Lost…a bunch of things…but not weight!
I come to this site from time to time, with every intention of setting down my thoughts, and then I get here and I have nothing to say. It’s like the words just dried up.
So. I figure over the last months, I’ve lost my words, lost my mojo, lost my sense of how things are supposed to be in this world, sunglasses, car keys, the desire for some things I thought I wanted, many things except…., well, weight.
And yet, I’m still hanging in, maybe under the delusion that I’m trying. AG, it’s not so bad. Just because l lost those things doesn’t mean I’m wallowing in a pit of abject misery. I’m just not who I was a few month’s ago, and I’m not really sure who I am now.
A good two or three month’s ago I caved in and asked my Dr. for some help with the depression, and he gave me Pristiq. It did seem to take the edge off, but my Dr. sort of reminds me of a pusher. He gives you a 7 day free sample, then wants you to come back in a week so he can “monitor” you. Then he gives you the next 7 days worth. In the end, I couldn’t be bothered to go there every week, (some part of me gets to what I call the “AG NEE” or “Nee Wat!” phase and I start thinking, “this is a load of Nonsense!”). There was a week in early July when I had to commute to the City for work, and since my time was so tied up with the whole being “out of town” all day, I just stopped going to him altogether.
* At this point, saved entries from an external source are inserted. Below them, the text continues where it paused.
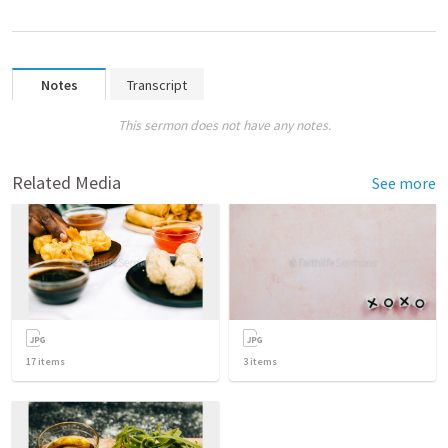
Notes
Transcript
This sermon does not have any notes.
Related Media
See more
17
items
3
items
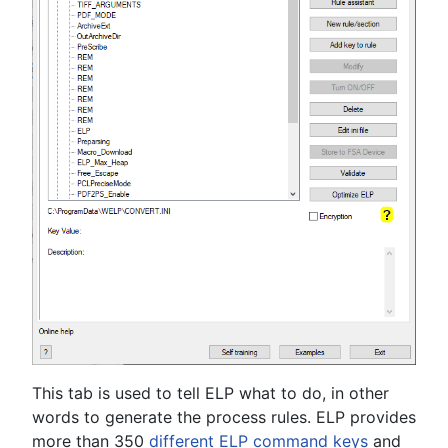
This tab is used to tell ELP what to do, in other
words to generate the process rules. ELP provides
more than 350
different ELP command keys
and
So, I’m back to being just me and my skeptical self.
To my surprise, after stopping the Pristiq, I enjoyed a three week long burst of energy and enthusiasm. Now where on earth did that come from, and why can’t I call it up at will? I baked, I cooked, I bought myself my own charcoal grill and challenged Neil to make a better burger than me (Ha! I won), I invited some women over for a jewellery party and I bought some new clothes. I celebrated my birth day for four days. The only thing I didn’t get to was to steam clean the carpets. That lovely little bubble has been on the wane this week, and I arrived at the office this morning feeling decidedly uneasy. Is there some conference going on in my head that I’m not conscious of? Do the different parts of my brain conspire against me when I’m not looking? And please, I’m not bipolar. I don’t have ADD or ADHD. My hormones might be a bit out of whack, but whose aren’t?
Okay, enough of that crazy talk.
All in all, things are okay. Up, down, enthusiastic, energetic, tired, pooped, it’s all good. It’s life.
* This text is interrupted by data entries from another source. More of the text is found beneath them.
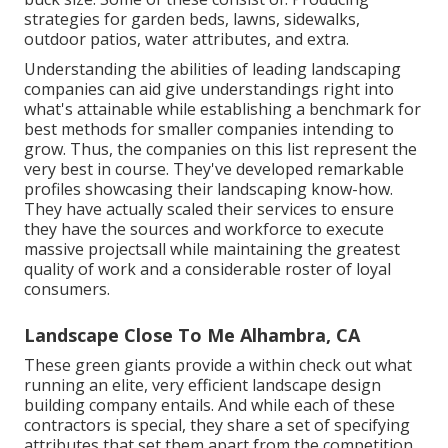
strategies for garden beds, lawns, sidewalks,
outdoor patios, water attributes, and extra.
Understanding the abilities of leading landscaping
companies can aid give understandings right into
what's attainable while establishing a benchmark for
best methods for smaller companies intending to
grow. Thus, the companies on this list represent the
very best in course. They've developed remarkable
profiles showcasing their landscaping know-how.
They have actually scaled their services to ensure
they have the sources and workforce to execute
massive projectsall while maintaining the greatest
quality of work and a considerable roster of loyal
consumers.
Landscape Close To Me Alhambra, CA
These green giants provide a within check out what
running an elite, very efficient landscape design
building company entails. And while each of these
contractors is special, they share a set of specifying
attributes that set them apart from the competition.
I have watched the drama that is my sister’s life unfolding, with ever more twists and turns and trajedies. I see my mom faltering in her confidence, but still game and open to life, and I see my precious daughters making their own ways. And Neil, always there, always trying to do his best, even though I don’t give him credit. Even my pets, so dependent on us, and so full of innocence and joy. All of this makes me appreciate….that….
Life is really messy. It’s wonderful and terrible and yet, here we are. It amazes me that the world actually manages to spin right on time every day, considering all the crazy humans doing crazy things to each other and the earth. But, yup, here we are. Might as well make the most of it.
Still making the big pots of soup, still exercising during lunch-times, still trying.